Monday, Oct. 12, 1987
An Autumn Harvest
It is an abundant fall for rock. Springsteen and Michael Jackson already, the first solo effort by the Band's Robbie Robertson and another album of guitar magic by Ry Cooder due within a month. The momentum does not stop with the big names, however. Some of the best music around is coming up from below superstar level.
R.E.M. is a Georgia band playing its way past cult status, and its new album, Document (I.R.S. Records), will serve as a tidy introduction to its flights of hard whimsy. Particular attention should be paid to a little ditty titled Its the End of the World as We Know It (And I Feel Fine). But these guys are not just wise-offs. Their King of Birds, with its overlapping rhythms and wisps of Indian instrumentation, is a distinctive anthem of musical independence.
The Brandos, on their Honor Among Thieves (Relativity), sing bold, head-on rock, Creedence Clearwater-style. Tunes like Gettysburg and Hard Luck Runner are of a type that has lately been called, somewhat pejoratively, "roots rock," but a band like the Brandos gives ample evidence that those roots run deep and still offer great nourishment.

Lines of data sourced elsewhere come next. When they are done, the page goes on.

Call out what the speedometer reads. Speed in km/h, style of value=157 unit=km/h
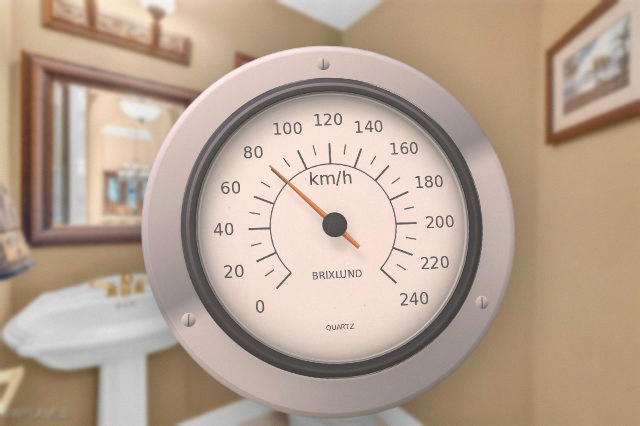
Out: value=80 unit=km/h
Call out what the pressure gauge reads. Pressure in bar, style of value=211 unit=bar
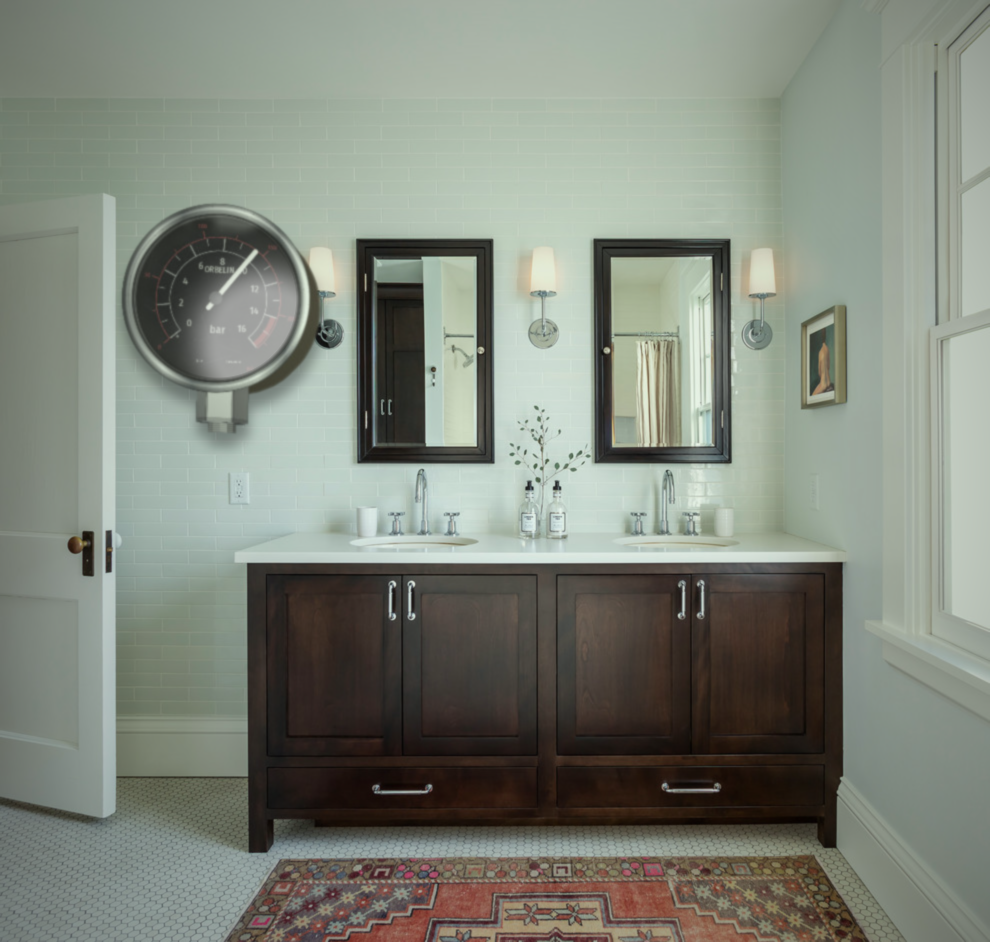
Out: value=10 unit=bar
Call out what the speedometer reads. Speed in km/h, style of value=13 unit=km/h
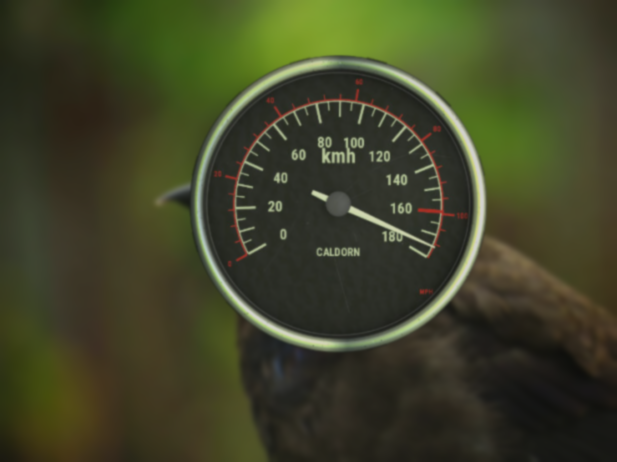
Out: value=175 unit=km/h
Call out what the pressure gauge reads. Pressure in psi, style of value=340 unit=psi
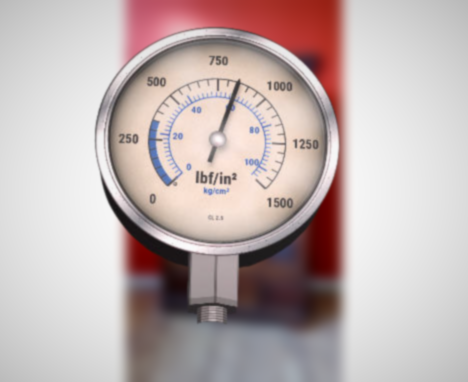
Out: value=850 unit=psi
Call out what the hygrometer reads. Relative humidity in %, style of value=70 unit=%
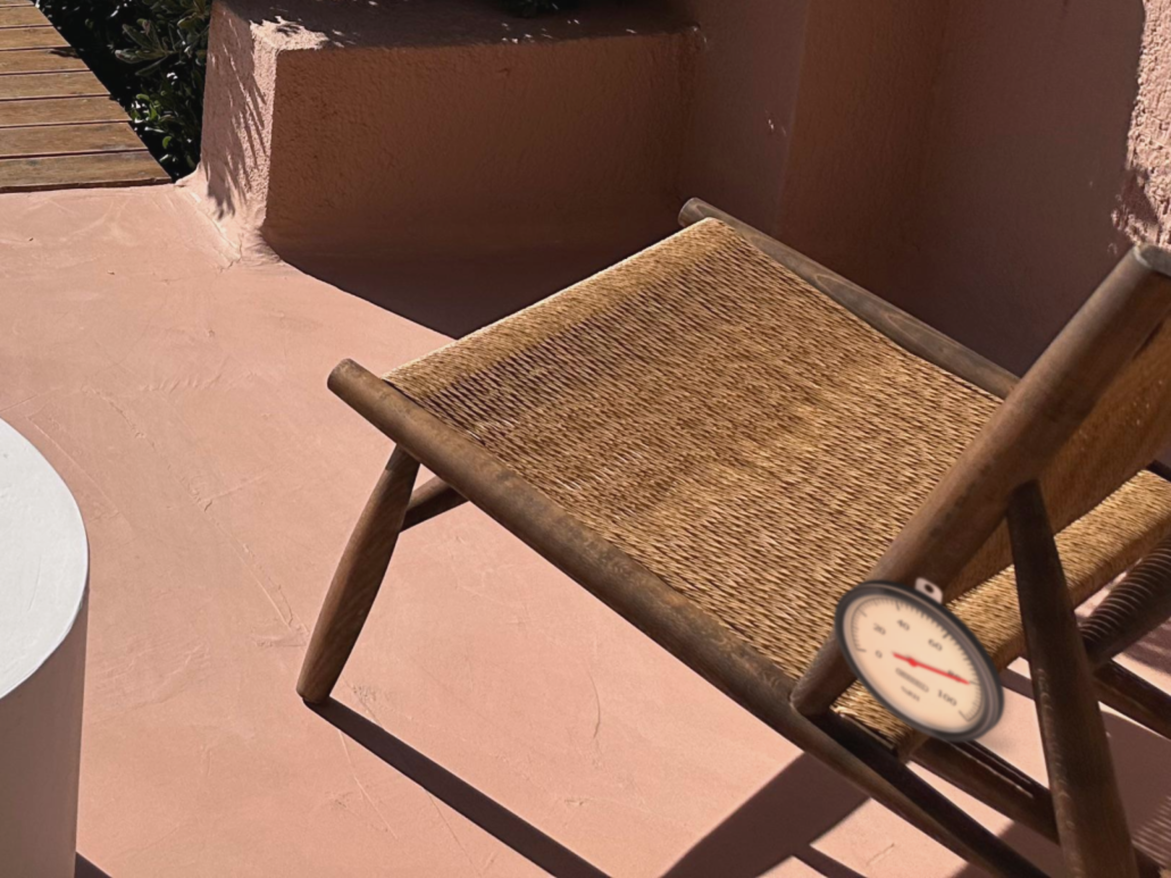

The BoDeans should know. Their second album, Outside Looking In (Reprise/ Slash), produced by Jerry Harrison of the Talking Heads, is a tuneful advance over their exceptional debut last year, Love & Hope & Sex & Dreams. They give those roots a few strong twists, then tie them in tight rhythmic knots. Say About Love could almost come from some rediscovered master of a Buddy Holly session in Clovis, N. Mex. What It Feels Like moves like a cat burglar, sounds fresh as tomorrow and -- well, feels like the future.